## Aim of the exercise
Update the lines from the one containing "pose: elev=137.0 azim=104.5" through the last line by replacing "dist" with "distance" and keeping everything else the same. Return only those lines.

# Start of Information shown

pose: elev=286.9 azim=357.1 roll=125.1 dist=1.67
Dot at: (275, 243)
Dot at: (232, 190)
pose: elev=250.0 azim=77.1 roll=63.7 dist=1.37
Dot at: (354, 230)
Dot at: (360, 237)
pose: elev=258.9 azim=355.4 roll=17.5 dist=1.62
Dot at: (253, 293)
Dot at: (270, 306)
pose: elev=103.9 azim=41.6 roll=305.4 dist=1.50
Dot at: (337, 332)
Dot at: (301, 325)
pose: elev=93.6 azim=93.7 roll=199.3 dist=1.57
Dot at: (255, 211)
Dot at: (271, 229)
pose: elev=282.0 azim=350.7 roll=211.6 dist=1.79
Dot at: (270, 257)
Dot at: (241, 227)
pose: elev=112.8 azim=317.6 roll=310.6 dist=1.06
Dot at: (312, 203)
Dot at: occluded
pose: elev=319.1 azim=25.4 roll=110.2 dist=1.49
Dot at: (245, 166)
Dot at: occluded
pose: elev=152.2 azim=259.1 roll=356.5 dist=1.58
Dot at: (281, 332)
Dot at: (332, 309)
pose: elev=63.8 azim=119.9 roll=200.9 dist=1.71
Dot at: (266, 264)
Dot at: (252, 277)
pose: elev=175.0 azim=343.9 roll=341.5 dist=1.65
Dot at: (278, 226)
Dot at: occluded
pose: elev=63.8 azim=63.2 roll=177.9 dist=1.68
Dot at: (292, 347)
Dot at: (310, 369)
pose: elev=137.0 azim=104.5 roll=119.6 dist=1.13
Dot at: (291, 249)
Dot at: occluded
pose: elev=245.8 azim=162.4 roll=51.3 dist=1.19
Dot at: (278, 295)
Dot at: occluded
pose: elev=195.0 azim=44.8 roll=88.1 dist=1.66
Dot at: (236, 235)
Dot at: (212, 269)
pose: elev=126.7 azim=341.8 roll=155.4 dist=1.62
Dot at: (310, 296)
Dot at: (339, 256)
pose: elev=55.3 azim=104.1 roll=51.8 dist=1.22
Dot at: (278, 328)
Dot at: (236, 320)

# End of Information shown

## The output
pose: elev=137.0 azim=104.5 roll=119.6 distance=1.13
Dot at: (291, 249)
Dot at: occluded
pose: elev=245.8 azim=162.4 roll=51.3 distance=1.19
Dot at: (278, 295)
Dot at: occluded
pose: elev=195.0 azim=44.8 roll=88.1 distance=1.66
Dot at: (236, 235)
Dot at: (212, 269)
pose: elev=126.7 azim=341.8 roll=155.4 distance=1.62
Dot at: (310, 296)
Dot at: (339, 256)
pose: elev=55.3 azim=104.1 roll=51.8 distance=1.22
Dot at: (278, 328)
Dot at: (236, 320)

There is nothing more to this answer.